Guided imagery apparently can reduce side effects from conventional cancer treatments, reduce fear and anxiety before surgery and help manage stress and headaches.

March 11 2008 words of wisdom: I received this from a myeloma list friend (thanks!). Wise words, in my view. 

This is something that everyone can relate to in one way or another.

There once was a woman who woke up one morning, looked in the mirror and noticed she had only three hairs on her head.

‘Well,’she said, ‘I think I’ll braid my hair today.’ So she did, and she had a wonderful day.

The next day she woke up, looked in the mirror and saw that she had only two hairs on her head.

‘Hmmm,’ she said, ‘I think I’ll part my hair down the middle today.’ So she did, and she had a grand day.

The next day she woke up, looked in the mirror and noticed that she had only one hair on her head.

‘Well,’ she said, ‘today I’m going to wear my hair in a pony tail.’ So she did, and she had a fun, fun day.

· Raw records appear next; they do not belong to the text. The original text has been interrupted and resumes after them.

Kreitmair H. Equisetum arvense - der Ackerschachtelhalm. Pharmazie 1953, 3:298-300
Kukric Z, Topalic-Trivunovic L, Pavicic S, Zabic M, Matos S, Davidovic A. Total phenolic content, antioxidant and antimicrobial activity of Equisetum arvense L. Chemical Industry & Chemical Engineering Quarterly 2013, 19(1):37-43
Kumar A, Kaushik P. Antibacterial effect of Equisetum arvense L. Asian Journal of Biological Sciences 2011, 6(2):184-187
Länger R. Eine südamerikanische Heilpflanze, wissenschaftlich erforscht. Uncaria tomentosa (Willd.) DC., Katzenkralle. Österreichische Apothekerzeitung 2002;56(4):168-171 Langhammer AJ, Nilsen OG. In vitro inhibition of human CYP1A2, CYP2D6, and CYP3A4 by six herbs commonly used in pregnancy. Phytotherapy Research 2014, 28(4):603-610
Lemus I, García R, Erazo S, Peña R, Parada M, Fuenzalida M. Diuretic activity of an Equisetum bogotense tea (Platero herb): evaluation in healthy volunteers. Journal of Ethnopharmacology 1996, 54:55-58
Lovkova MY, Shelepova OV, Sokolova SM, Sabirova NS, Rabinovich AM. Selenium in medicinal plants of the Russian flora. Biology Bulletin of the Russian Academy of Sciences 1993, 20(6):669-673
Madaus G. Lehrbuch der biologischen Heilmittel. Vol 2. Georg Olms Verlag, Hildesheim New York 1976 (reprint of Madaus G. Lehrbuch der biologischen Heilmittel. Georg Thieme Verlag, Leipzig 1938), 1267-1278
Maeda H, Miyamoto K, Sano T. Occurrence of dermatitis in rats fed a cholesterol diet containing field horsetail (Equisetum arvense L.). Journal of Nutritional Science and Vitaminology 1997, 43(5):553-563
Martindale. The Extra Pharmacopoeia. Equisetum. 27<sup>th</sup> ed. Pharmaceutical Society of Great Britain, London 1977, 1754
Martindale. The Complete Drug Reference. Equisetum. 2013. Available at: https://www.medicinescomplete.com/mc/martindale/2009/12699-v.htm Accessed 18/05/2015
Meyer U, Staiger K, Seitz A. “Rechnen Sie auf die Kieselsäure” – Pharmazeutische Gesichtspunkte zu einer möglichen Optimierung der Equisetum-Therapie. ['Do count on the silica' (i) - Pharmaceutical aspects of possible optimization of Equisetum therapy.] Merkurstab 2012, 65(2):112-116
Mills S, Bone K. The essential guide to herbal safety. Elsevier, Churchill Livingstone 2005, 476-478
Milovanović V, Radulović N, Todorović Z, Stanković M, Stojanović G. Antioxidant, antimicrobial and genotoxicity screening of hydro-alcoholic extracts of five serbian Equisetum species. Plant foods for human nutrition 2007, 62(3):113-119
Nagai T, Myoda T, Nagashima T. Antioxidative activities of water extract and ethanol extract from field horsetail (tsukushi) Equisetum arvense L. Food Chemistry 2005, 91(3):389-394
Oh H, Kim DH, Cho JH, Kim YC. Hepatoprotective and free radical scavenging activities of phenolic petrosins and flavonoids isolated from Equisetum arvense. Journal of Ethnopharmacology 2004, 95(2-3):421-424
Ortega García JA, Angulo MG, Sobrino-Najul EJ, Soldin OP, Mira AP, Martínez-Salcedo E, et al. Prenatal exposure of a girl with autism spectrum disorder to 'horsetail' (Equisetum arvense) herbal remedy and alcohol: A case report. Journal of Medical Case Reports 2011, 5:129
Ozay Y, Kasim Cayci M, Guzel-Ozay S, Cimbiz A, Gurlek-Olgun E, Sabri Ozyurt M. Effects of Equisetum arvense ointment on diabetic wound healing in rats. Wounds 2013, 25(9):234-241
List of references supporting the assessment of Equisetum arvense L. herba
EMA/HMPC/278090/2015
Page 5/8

The next day she woke up, looked in the mirror and noticed that there wasn’t a single hair on her head.

‘YEAH!’ she exclaimed, ‘I don’t have to fix my hair today!’

Attitude is everything.

Be kinder than necessary, for everyone you meet is fighting some kind of battle.

Live simply,

Love generously,

Care deeply,

Speak kindly…

Life isn’t about waiting for the storm to pass…
It’s about learning to dance in the rain.